___ 选文

抗孕唑对妊娠大鼠子宫蜕膜、前列腺素含量和宫缩的影响

目的　研究抗孕唑对妊娠大鼠子宫蜕膜组织形态,PGF_2α和PGE₂含量及对离体大鼠子宫收缩幅度的影响。方法　用HE染色,放射免疫法和离体子宫收缩记录等方法。结果　抗孕唑使妊娠大鼠子宫蜕膜细胞受损、剥离,并使子宫和血清中PGE₂和PGF_2α的含量升高;　对离体妊娠大鼠子宫有收缩作用,其效价为米索前列醇的0.6倍。结论　抗孕唑损伤蜕膜细胞,刺激释放前列腺素,并可提高早孕子宫对催产素和米索前列醇的敏感性。

EFFECTS OF DL111-IT ON DECIDUA, PGs CONTENTS AND UTERINE CONTRACTILITY IN PREGNANT RATS

AIM　To observe the effects of DL111-IT on decidual cells, content of PGE₂ and PGF_2α, and uterine contractibility of pregnant rats. METHODS　HE stain, radioimmunoassay and uterine contractility in vitro were used to estimate histologitic changes in decidual cells, PGE₂ and PGF_2α concentration in uterus and serum and the uterine contrability of pregnant rats, respectively. RESULTS　After im DL111-IT ×5　d, the PGE2 and PGF2α contents in uterus of pregnant rats increased 118.2% and 213.7%, respectively, and those in serum were increased 74.3% and 227.7%, respectively. Edema, degeneration and solvate at decidual cells with indefinite nuclei were observed in pregnant rats treated with DL111-IT for 3～5 days. DL111-IT strengthened the uterine contraction of pregnant rats and the uterine response to oxytocin and misoprostol in vitro. CONCLUSION　DL111-IT damaged the decidual cells, incresed the concentrations of PGE2 and PGF2α, and strengthened the contractibility of pregnant uterine.

______
___ 数据列表

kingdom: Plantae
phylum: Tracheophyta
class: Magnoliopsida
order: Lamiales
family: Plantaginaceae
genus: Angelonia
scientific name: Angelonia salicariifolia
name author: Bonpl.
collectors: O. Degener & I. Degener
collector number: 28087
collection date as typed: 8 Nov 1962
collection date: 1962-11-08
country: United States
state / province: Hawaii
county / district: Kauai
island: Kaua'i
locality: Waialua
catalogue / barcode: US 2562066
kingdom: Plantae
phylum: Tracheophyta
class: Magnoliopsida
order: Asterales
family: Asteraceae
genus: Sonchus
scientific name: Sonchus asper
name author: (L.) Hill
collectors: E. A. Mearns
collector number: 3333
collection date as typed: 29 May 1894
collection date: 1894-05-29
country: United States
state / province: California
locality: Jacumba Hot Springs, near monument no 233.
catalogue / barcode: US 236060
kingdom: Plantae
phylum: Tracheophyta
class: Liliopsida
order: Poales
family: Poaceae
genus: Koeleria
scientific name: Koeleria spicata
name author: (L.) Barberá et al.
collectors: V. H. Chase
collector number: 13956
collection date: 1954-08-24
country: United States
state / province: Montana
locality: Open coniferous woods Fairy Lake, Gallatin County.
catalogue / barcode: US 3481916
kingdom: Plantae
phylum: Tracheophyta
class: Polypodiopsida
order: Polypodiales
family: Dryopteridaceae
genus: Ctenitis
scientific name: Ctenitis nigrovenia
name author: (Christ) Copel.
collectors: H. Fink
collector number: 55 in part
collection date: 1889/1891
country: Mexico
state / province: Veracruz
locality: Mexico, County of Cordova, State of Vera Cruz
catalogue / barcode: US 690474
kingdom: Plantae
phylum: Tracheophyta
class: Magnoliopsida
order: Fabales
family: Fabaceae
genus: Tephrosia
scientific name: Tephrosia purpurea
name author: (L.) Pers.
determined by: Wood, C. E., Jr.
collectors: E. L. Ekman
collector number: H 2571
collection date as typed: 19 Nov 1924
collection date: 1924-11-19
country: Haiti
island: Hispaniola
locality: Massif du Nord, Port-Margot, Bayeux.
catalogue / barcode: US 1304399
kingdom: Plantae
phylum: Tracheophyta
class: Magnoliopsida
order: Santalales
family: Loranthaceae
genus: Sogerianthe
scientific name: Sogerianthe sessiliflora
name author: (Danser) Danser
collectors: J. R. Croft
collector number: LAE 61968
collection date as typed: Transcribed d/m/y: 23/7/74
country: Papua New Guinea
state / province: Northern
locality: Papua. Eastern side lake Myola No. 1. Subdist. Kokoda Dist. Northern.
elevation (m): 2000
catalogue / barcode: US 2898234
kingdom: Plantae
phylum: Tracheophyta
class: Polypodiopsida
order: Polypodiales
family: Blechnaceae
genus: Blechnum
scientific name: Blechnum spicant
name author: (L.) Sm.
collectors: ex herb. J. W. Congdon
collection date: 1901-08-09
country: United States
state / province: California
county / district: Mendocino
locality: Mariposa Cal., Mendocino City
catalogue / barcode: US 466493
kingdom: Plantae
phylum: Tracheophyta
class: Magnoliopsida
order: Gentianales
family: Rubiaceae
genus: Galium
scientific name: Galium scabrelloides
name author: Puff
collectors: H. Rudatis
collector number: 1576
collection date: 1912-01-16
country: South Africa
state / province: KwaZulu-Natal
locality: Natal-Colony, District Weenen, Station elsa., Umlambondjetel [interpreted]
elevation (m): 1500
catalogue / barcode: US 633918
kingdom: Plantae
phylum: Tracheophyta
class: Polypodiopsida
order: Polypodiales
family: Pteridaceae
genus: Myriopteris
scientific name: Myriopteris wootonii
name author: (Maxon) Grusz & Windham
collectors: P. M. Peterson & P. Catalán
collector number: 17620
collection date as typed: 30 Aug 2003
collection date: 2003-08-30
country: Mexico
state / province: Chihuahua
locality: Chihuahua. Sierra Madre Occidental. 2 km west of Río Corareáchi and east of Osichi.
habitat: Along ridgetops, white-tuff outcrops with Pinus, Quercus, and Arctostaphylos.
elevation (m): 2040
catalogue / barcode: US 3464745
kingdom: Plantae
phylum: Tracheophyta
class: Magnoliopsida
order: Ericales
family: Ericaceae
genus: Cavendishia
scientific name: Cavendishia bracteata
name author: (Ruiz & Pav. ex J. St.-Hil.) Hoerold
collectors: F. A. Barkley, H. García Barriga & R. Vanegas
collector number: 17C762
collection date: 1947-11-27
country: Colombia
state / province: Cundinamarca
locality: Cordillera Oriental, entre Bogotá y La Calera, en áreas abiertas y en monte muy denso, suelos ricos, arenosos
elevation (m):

______

# [任务提示 A]
选文中的研究采用了HE染色、放射免疫法和离体子宫收缩记录三种方法，它们各自用来测定什么？请用一到三句话说明。
# [任务提示 B]
据选文，抗孕唑对离体妊娠大鼠子宫收缩作用的效价是米索前列醇的多少倍？

# [作答栏 A]
HE染色用于观察妊娠大鼠蜕膜细胞的组织形态变化，放射免疫法用于测定子宫和血清中PGE₂和PGF_2α的浓度，离体子宫收缩记录则用于测定妊娠大鼠子宫的收缩能力。

# [作答栏 B]
0.6倍。